我試圖從鏈接中刪除所有文件路徑：https://github.com/themichaelusa/Trinitum/find/master，根本不使用GitHub API。從GitHub Repo刮取文件路徑產生400響應，但在瀏覽器中查看正常工作

上面的鏈接在HTML中包含一個data-url屬性（table，id ='tree-finder-results'，class ='tree-browser css-truncate'），用於製作這樣的URL ：https://github.com/themichaelusa/Trinitum/tree-list/45a2ca7145369bee6c31a54c30fca8d3f0aae6cd

，顯示這本字典：

{"paths":["Examples/advanced_example.py","Examples/basic_example.py","LICENSE","README.md","Trinitum/AsyncManager.py","Trinitum/Constants.py","Trinitum/DatabaseManager.py","Trinitum/Diagnostics.py","Trinitum/Order.py","Trinitum/Pipeline.py","Trinitum/Position.py","Trinitum/RSU.py","Trinitum/Strategy.py","Trinitum/TradingInstance.py","Trinitum/Trinitum.py","Trinitum/Utilities.py","Trinitum/__init__.py","setup.cfg","setup.py"]}

，當你在Chrome等瀏覽器中查看它。但是，GET請求產生<[400] Response>。

這裏是我使用的代碼：

username, repo = ‘themichaelusa’, ‘Trinitum’ 
ghURL = 'https://github.com' 
url = ghURL + ('/{}/{}/find/master'.format(self.username, repo)) 
html = requests.get(url) 
soup = BeautifulSoup(html.text, "lxml") 
repoContent = soup.find('div', class_='tree-finder clearfix') 
fileLinksURL = ghURL + str(repoContent.find('table').attrs['data-url']) 
filePaths = requests.get(fileLinksURL) 
print(filePaths)

不知道什麼是錯的。我的理論是，第一個鏈接創建一個cookie，允許第二個鏈接顯示我們定位的回購的文件路徑。

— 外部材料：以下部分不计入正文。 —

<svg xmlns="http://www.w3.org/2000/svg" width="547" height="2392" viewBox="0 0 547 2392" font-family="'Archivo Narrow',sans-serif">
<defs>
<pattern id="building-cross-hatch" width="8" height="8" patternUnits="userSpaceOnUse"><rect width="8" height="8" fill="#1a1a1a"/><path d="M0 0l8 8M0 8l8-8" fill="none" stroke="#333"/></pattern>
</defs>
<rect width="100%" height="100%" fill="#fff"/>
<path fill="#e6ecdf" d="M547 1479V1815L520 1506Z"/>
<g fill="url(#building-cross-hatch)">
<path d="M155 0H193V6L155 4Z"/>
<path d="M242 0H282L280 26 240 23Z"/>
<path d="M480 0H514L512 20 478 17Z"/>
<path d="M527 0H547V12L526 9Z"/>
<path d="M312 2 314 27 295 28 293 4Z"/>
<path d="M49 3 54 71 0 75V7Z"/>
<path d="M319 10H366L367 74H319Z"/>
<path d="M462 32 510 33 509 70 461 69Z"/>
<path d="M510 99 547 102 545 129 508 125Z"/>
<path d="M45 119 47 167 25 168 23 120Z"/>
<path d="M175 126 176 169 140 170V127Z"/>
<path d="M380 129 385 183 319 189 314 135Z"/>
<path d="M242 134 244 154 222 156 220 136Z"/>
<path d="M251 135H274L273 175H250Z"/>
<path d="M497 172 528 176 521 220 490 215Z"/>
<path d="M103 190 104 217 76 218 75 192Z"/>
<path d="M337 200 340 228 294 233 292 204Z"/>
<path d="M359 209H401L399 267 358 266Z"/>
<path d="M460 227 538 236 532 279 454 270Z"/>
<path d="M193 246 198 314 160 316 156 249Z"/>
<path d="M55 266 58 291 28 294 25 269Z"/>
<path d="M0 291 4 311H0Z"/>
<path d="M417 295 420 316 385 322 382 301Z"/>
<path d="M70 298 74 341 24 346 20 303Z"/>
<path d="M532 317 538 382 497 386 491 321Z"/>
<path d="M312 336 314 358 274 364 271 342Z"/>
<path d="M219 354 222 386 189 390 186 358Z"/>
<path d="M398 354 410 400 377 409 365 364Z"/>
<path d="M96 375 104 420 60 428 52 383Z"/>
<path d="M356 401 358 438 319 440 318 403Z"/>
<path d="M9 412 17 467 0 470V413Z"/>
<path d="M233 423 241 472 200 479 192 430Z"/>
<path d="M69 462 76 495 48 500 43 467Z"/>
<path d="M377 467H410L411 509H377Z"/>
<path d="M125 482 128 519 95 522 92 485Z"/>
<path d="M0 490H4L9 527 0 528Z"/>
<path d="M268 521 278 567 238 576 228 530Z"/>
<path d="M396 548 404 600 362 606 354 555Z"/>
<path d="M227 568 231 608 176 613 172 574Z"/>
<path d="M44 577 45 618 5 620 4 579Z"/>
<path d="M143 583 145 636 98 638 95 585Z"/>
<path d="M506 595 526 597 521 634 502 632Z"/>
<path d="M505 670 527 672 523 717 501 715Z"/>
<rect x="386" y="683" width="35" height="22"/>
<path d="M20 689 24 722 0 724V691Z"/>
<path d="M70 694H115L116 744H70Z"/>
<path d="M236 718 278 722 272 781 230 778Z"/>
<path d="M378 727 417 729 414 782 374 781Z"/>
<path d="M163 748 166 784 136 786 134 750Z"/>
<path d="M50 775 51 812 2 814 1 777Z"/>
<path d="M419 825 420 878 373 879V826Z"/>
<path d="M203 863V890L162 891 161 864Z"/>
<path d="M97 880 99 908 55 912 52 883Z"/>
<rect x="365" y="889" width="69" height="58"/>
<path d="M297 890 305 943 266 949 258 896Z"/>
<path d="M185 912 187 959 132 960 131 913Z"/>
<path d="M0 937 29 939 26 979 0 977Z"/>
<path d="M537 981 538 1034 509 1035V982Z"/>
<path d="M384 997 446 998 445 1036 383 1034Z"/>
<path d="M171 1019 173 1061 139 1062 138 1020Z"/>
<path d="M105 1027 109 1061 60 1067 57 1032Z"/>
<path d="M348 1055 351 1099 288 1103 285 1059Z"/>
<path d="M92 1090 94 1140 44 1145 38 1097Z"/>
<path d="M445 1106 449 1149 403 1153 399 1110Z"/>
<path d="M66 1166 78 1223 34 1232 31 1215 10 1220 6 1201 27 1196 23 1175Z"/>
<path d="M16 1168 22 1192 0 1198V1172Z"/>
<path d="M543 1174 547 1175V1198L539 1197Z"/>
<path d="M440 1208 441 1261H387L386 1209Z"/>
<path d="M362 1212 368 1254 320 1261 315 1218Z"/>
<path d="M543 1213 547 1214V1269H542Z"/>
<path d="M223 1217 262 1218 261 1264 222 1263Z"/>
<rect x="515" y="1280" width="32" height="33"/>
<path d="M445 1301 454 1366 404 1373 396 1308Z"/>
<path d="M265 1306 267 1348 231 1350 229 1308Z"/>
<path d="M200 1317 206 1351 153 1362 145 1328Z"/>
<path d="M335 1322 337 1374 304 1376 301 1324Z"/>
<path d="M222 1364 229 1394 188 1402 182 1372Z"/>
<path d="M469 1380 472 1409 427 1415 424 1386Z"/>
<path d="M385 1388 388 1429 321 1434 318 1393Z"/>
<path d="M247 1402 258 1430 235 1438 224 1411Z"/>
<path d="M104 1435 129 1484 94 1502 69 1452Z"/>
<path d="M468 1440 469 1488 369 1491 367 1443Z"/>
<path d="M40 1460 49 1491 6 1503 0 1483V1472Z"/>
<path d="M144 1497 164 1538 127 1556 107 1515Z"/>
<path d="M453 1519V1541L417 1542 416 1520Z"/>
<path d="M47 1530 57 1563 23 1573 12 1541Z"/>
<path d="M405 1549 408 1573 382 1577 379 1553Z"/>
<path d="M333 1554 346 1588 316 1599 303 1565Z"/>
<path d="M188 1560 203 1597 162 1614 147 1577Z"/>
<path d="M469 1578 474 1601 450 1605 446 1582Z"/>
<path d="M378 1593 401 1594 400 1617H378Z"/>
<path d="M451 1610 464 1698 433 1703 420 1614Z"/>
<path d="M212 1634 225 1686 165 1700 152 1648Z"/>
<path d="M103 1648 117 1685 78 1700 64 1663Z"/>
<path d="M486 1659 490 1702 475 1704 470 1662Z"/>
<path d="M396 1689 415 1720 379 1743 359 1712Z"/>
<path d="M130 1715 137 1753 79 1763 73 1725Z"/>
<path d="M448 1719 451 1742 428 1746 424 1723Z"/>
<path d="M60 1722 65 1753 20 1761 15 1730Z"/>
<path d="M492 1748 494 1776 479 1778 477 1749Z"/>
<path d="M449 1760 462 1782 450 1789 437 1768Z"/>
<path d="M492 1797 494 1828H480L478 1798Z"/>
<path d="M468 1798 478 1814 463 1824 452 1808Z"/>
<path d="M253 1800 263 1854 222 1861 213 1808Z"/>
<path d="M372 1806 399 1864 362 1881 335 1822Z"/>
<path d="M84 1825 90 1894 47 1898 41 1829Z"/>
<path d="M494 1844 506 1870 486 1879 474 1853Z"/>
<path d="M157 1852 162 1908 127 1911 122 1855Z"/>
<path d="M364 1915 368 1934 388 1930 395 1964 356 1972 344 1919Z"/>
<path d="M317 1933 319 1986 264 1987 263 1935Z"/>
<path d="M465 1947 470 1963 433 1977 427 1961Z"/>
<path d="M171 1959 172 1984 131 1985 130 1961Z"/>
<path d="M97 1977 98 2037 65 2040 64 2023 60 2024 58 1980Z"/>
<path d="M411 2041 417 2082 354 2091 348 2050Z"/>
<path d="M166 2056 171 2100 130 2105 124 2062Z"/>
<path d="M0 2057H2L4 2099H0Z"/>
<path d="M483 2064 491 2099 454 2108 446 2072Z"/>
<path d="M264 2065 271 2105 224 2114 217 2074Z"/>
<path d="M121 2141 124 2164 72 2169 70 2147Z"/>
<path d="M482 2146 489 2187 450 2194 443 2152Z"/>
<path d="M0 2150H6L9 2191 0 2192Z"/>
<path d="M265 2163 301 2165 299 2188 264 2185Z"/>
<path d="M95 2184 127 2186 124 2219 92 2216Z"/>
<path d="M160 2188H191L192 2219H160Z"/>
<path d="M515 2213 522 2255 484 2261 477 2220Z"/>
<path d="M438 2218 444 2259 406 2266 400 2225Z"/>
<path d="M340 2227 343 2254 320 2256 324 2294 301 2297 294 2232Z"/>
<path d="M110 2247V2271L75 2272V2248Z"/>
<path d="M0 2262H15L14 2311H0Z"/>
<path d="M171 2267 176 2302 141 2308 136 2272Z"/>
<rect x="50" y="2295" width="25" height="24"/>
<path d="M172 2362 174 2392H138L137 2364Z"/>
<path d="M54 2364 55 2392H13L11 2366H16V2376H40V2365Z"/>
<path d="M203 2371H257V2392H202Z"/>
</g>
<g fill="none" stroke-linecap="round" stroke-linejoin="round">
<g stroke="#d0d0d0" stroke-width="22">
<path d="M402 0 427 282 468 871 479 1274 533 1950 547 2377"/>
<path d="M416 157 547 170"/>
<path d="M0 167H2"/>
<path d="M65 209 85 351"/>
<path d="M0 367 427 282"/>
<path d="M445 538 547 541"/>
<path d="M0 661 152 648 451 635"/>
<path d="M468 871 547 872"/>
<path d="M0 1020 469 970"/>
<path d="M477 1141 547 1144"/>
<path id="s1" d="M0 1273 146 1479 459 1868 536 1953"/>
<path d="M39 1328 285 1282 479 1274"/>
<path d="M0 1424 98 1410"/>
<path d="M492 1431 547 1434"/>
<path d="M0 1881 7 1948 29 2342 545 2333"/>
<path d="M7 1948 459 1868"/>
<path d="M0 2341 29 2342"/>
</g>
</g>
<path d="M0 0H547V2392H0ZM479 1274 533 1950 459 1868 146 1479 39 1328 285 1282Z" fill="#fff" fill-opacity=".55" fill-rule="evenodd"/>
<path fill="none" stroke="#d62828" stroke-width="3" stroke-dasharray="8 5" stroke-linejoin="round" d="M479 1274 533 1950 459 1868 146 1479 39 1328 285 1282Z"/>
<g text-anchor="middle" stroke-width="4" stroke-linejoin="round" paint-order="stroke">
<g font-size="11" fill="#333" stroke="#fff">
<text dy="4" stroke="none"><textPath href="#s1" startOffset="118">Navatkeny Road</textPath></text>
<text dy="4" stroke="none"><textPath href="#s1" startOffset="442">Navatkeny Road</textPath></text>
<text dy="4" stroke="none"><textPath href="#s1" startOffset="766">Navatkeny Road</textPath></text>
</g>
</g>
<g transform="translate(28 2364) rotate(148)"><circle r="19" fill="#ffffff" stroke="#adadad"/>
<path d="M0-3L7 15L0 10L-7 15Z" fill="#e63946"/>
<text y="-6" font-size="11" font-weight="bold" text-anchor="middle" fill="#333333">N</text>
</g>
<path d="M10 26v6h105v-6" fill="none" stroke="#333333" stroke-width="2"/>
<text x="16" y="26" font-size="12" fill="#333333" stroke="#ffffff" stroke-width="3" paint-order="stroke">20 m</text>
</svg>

我只是不確定如何通過代碼實現此目的。真的會感激一些指針！

來源

2017-10-05 Michael Usachenko

你注意'例子/ advanced_example.py'是不是相對於'的https：// github.com/themichaelusa/Trinitum /發現/ master'的，但是'的https ：// github.com/themichaelusa/Trinitum/blob/master'？ –

我的建議是使用瀏覽器的開發工具仔細控制實際發送的請求，打印'url'和'fileLinksURL'並進行比較。 –

給它一個去。包含.py文件的鏈接是動態生成的，因此要捕捉它們，您需要使用硒。我認爲這是你的預期。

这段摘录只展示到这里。